* Document *
Let's talk about changes. I've mentioned before an odd desire to make collectible card style games--though I don't like the collectible bit in the sense of some cards being astronomically priced or hard to get a hold of. I may or may not have mentioned comics. I've been kicking that idea around for as long as the cards. Both of these require visual art components. It's no secret that I have an online gallery of art (Macabre Male's Grotesquerie) that I have been adding to over the years. The consistent element between cards and comics and writing books is providing entertainment revolving around story. Characterisation, plot, and the depiction of emotion through a fictional framework--from character emotions to situation moods and less tangible feelings inherent in a milieu--are what I think drive me. The tiny dabbling I've done in musical scores is in a similar vein.

* Brief A *
In the passage on creative projects, what is the name of the writer's online art gallery?
* Brief B *
Write the next part of the passage on creative projects, picking up right after its final sentence.
The lines after this point come from a different source than the passage on creative projects.

(Collected data entries)
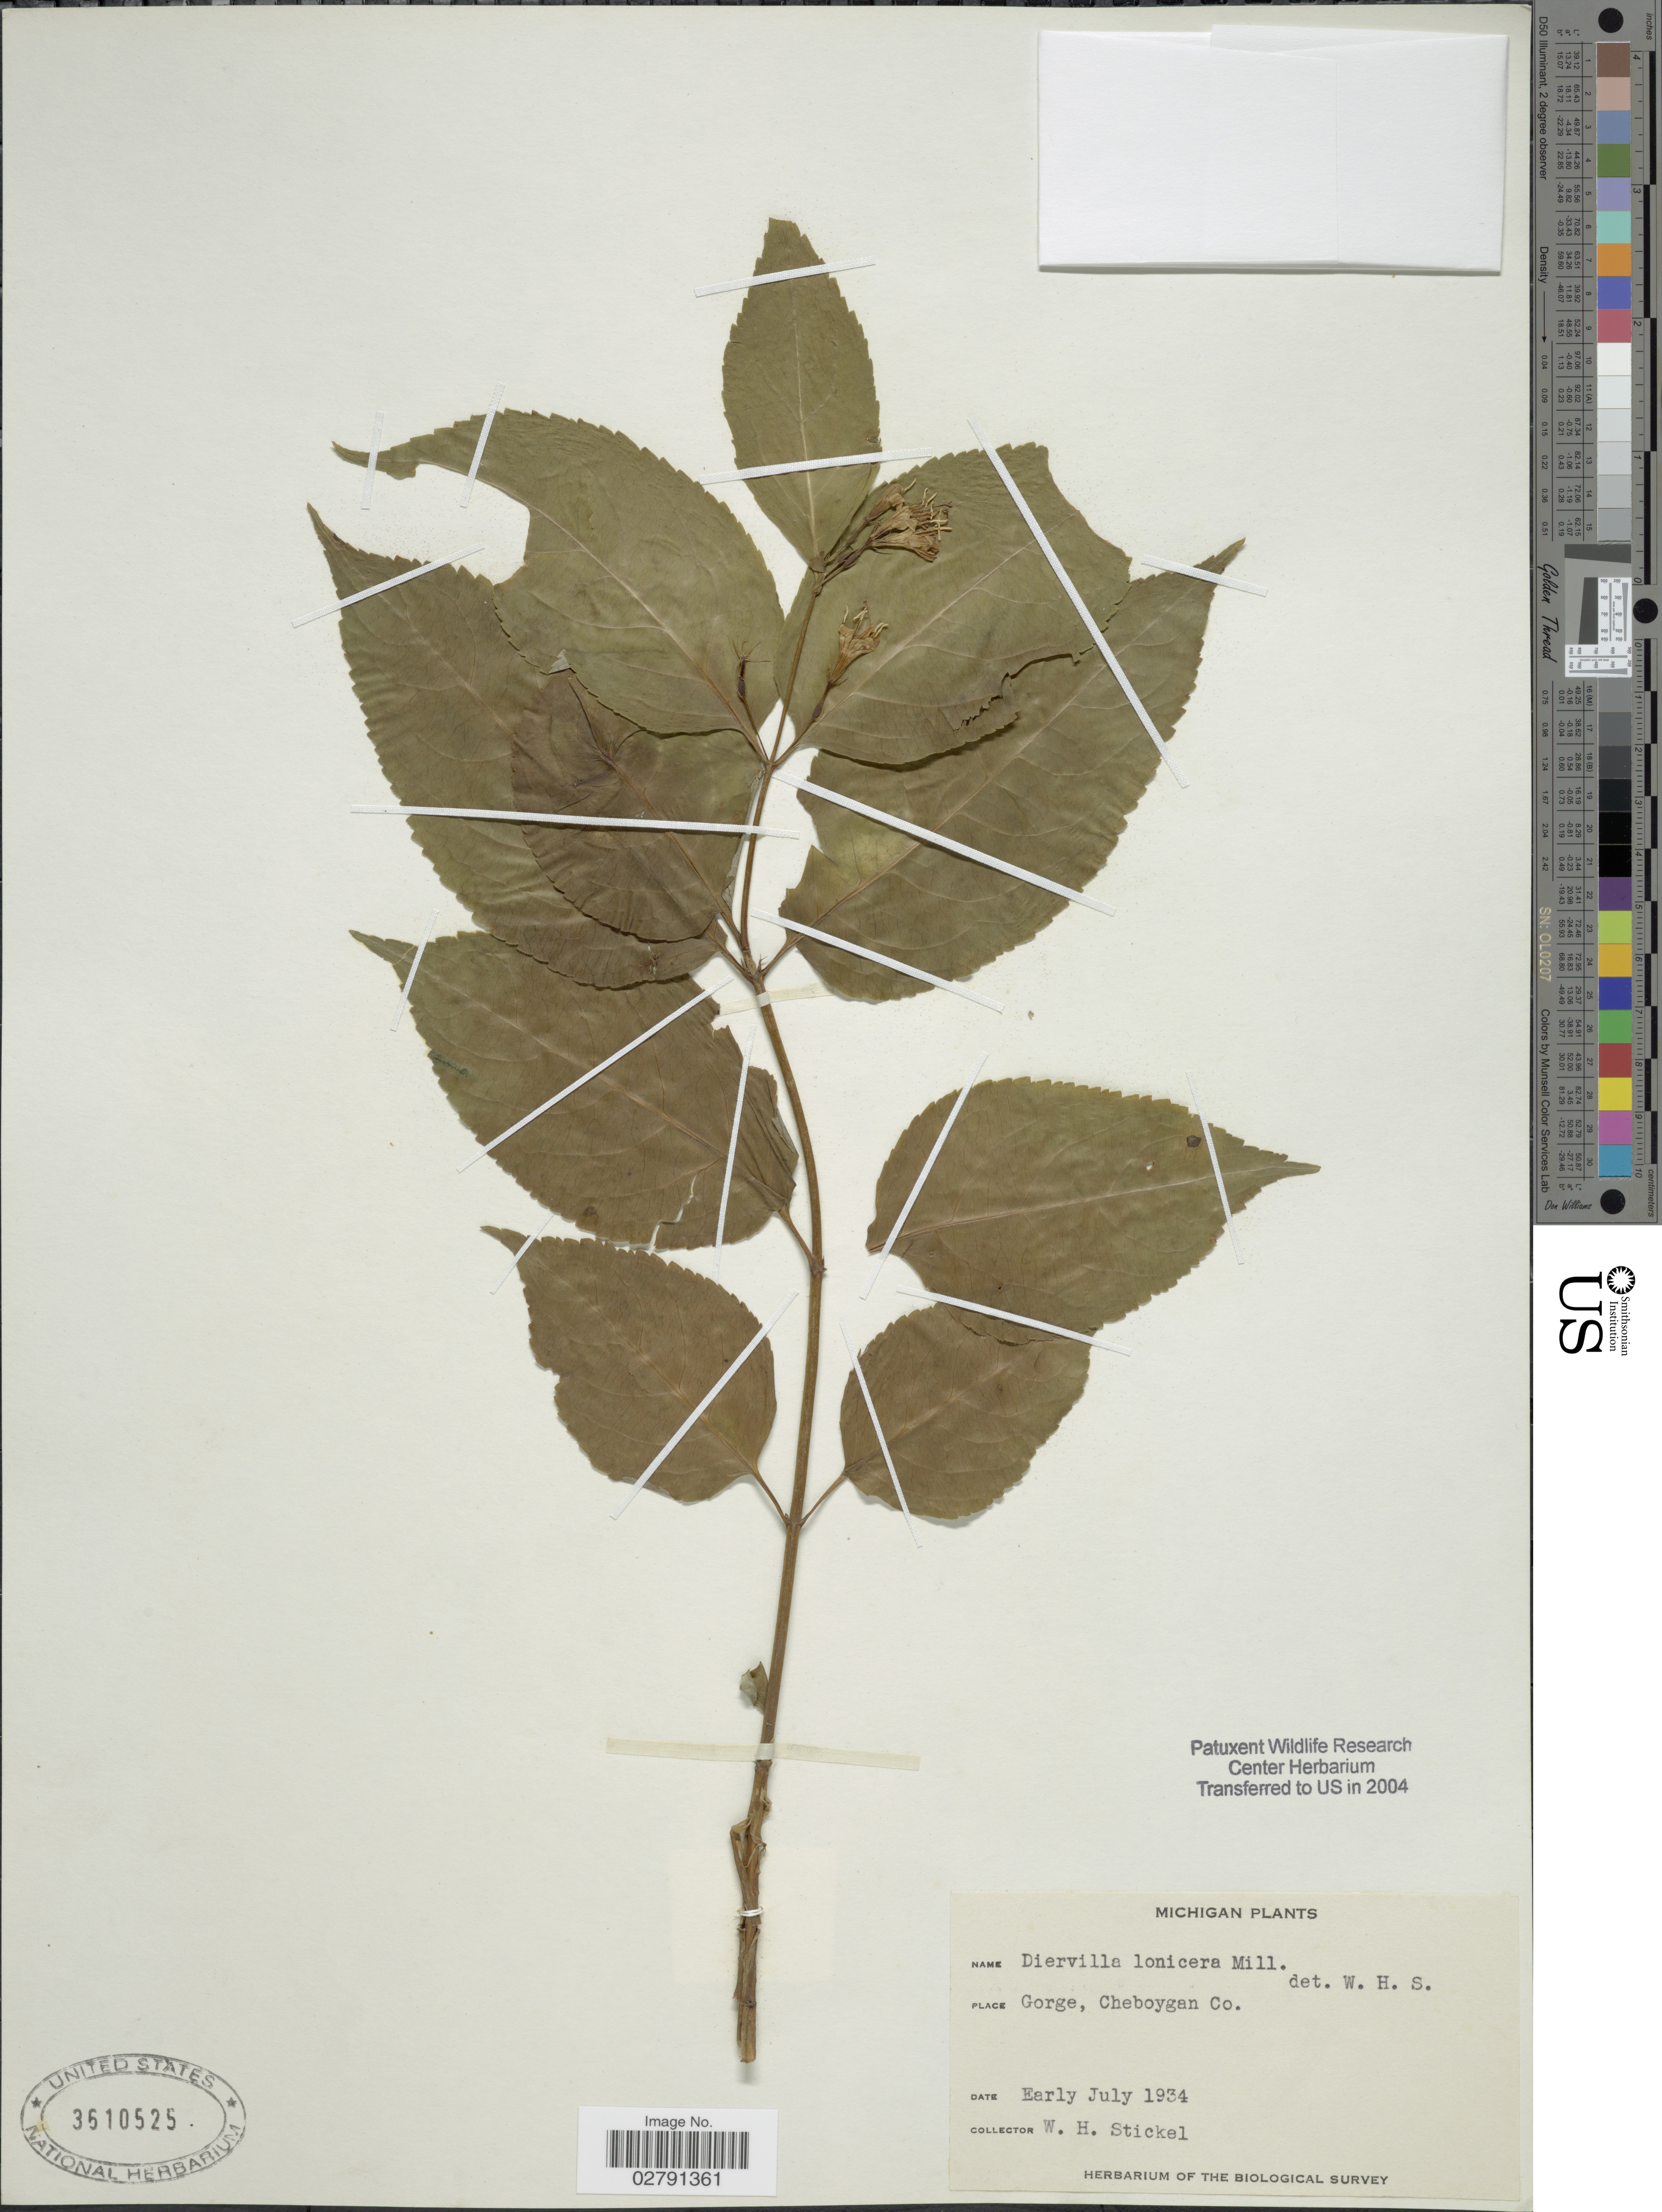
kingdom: Plantae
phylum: Tracheophyta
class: Magnoliopsida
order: Dipsacales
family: Caprifoliaceae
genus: Diervilla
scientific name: Diervilla lonicera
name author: Mill.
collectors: W. Stickel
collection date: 1934-07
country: United States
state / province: Michigan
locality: Gorge, Cheboygan Co.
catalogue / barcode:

* Final answer A *
Macabre Male's Grotesquerie

* Final answer B *
As much as there is a greater satisfaction in fiction writing, especially the long form, I will be leaning more heavily in the art direction this year. Tight finances are a big part of this. Timing ties in directly to the money aspects. A piece of art is a snapshot of a piece of a story, and since there is much less connective tissue between one piece and the next even in a series that tells a tale, the creation time is less. There are some issues involved that having nothing to do with creating the art that I need to sort out. One of them certainly is dealing with censors. There is a sales site I have been eyeing, but they seem uneven in their treatment of what images can be sold. Another site seems better but isn't free like the more conservative one. I do not intend to pursue as dark or as graphic art as I do fiction, but still it is a consideration.

I do not intend to do away with any of my blogs. I want to discuss the same sort of topics here as always, but the posts may be more about the snapshot-style of story elements, and the artistic markets and the considerations with dealing with them, in addition to the writing market-speak that has occasionally come up here. I may tie more things back and forth between here and Learning Dark Arts, my blog for talking about art--frequently from the point of view of the software that I use to make my art. We shall see what future posts hold as they come out of my head and into my typing fingers.


Music: Same Ol' Situation (S.O.S.) by Motley Crue.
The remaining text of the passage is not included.